***** Material for the task
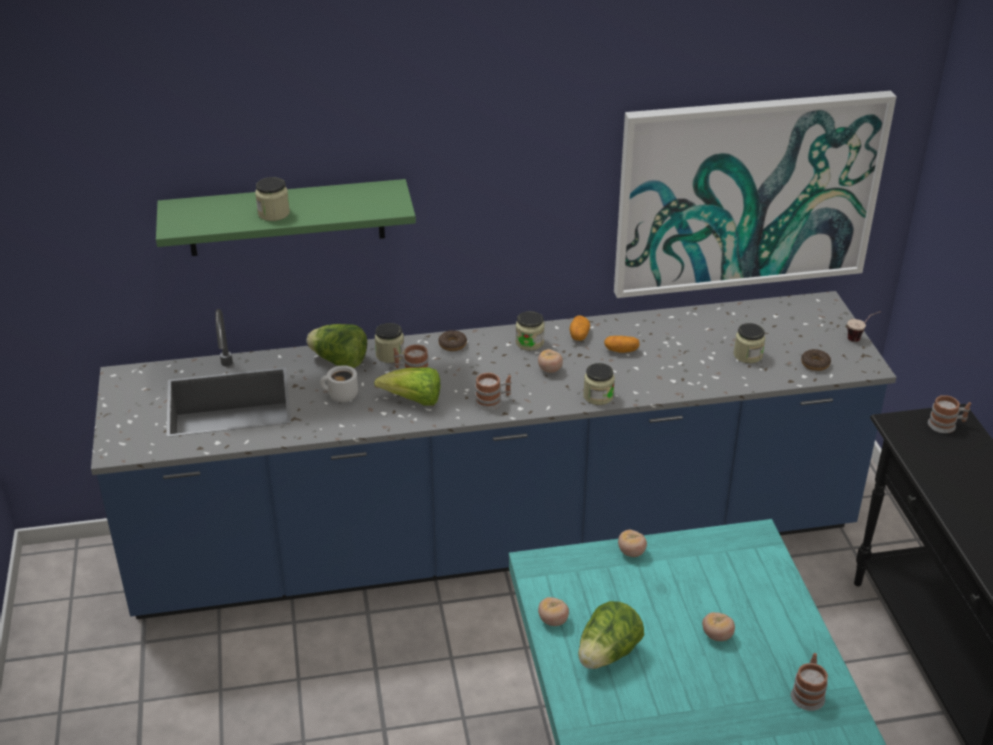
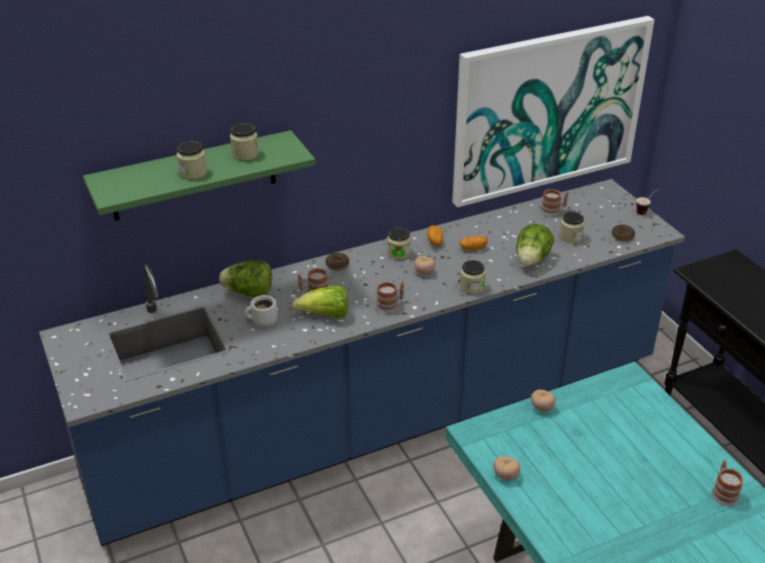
camera: 15 degrees left, 0 degrees up
(390, 355) = (289, 281): jar -> jar (245, 154)
(607, 654) = (560, 494): lettuce -> lettuce (532, 260)
(717, 635) = (636, 461): tomato -> none
(946, 425) = (731, 267): mug -> mug (553, 211)

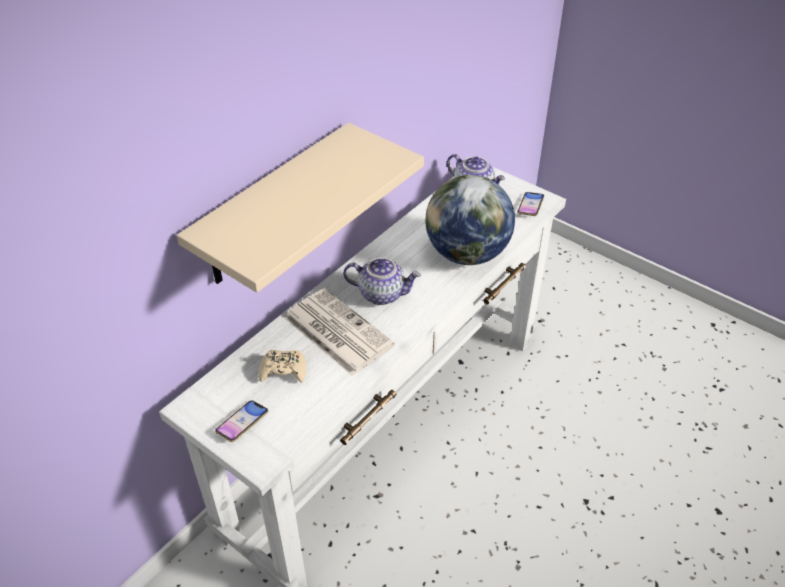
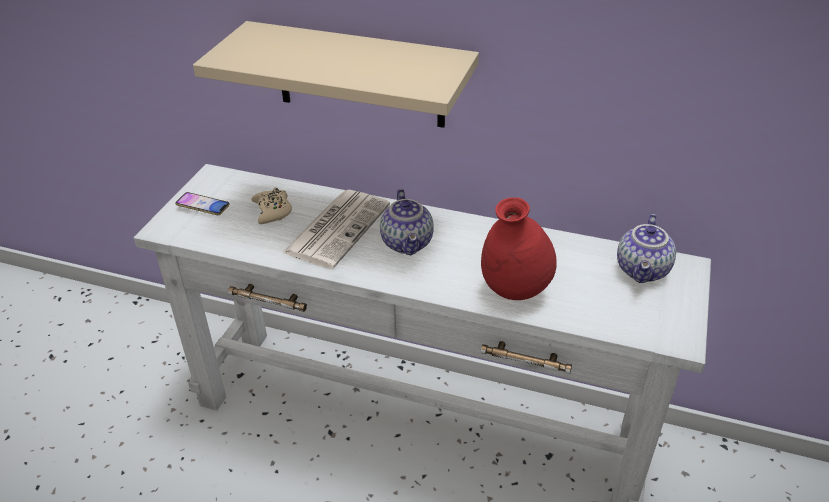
camera: 70 degrees right, 5 degrees down
(466, 254) = (514, 291): globe -> red vase
(530, 206) = (654, 328): phone -> none

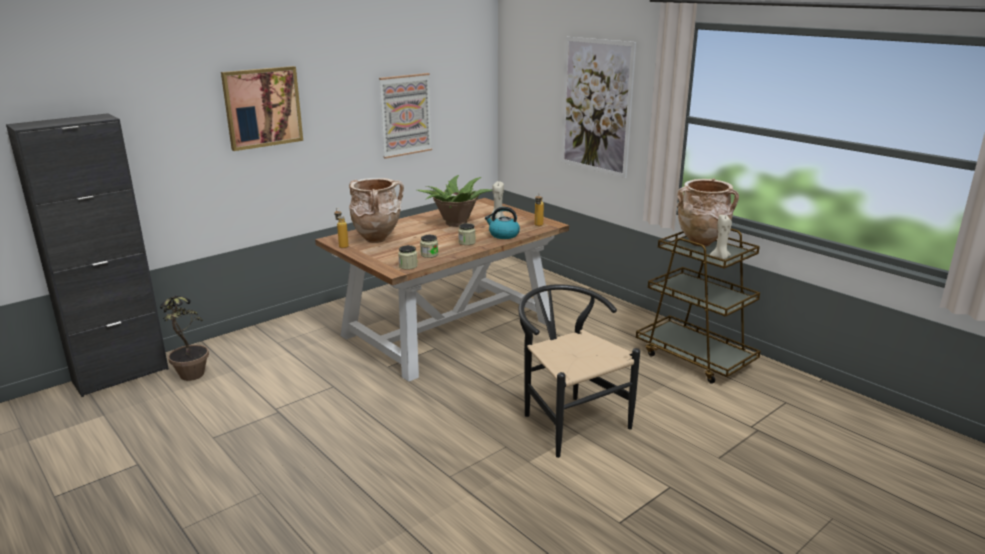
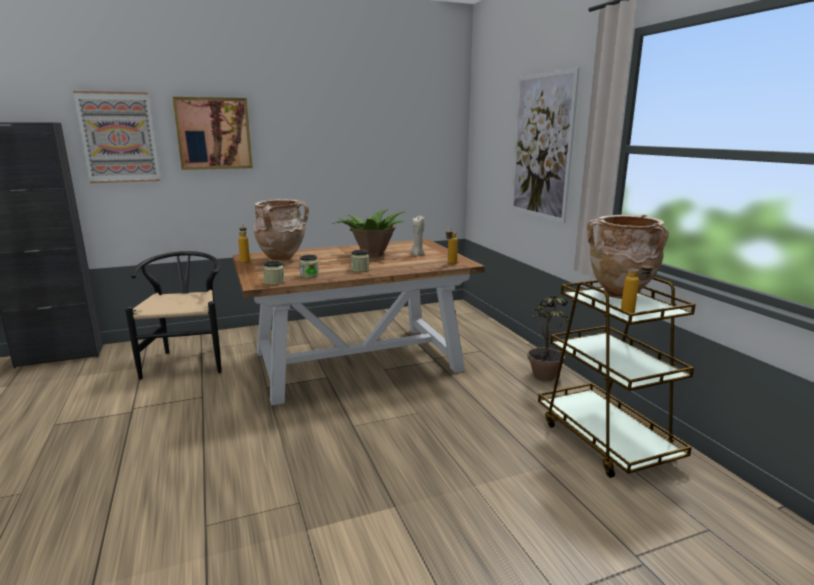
camera: 20 degrees right, 5 degrees down
(190, 379) = (102, 368): potted plant -> potted plant (545, 380)
(405, 115) = (364, 156): picture -> picture (119, 137)
(503, 235) = (404, 267): kettle -> none
(567, 420) = (395, 485): black chair -> black chair (188, 360)
(720, 257) = (633, 312): beige candle -> bottle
**********
With the pictures omitted, restate every entry above word for word.

camera: 15 degrees left, 0 degrees up
(390, 355) = (289, 281): jar -> jar (245, 154)
(607, 654) = (560, 494): lettuce -> lettuce (532, 260)
(717, 635) = (636, 461): tomato -> none
(946, 425) = (731, 267): mug -> mug (553, 211)

camera: 70 degrees right, 5 degrees down
(466, 254) = (514, 291): globe -> red vase
(530, 206) = (654, 328): phone -> none

camera: 20 degrees right, 5 degrees down
(190, 379) = (102, 368): potted plant -> potted plant (545, 380)
(405, 115) = (364, 156): picture -> picture (119, 137)
(503, 235) = (404, 267): kettle -> none
(567, 420) = (395, 485): black chair -> black chair (188, 360)
(720, 257) = (633, 312): beige candle -> bottle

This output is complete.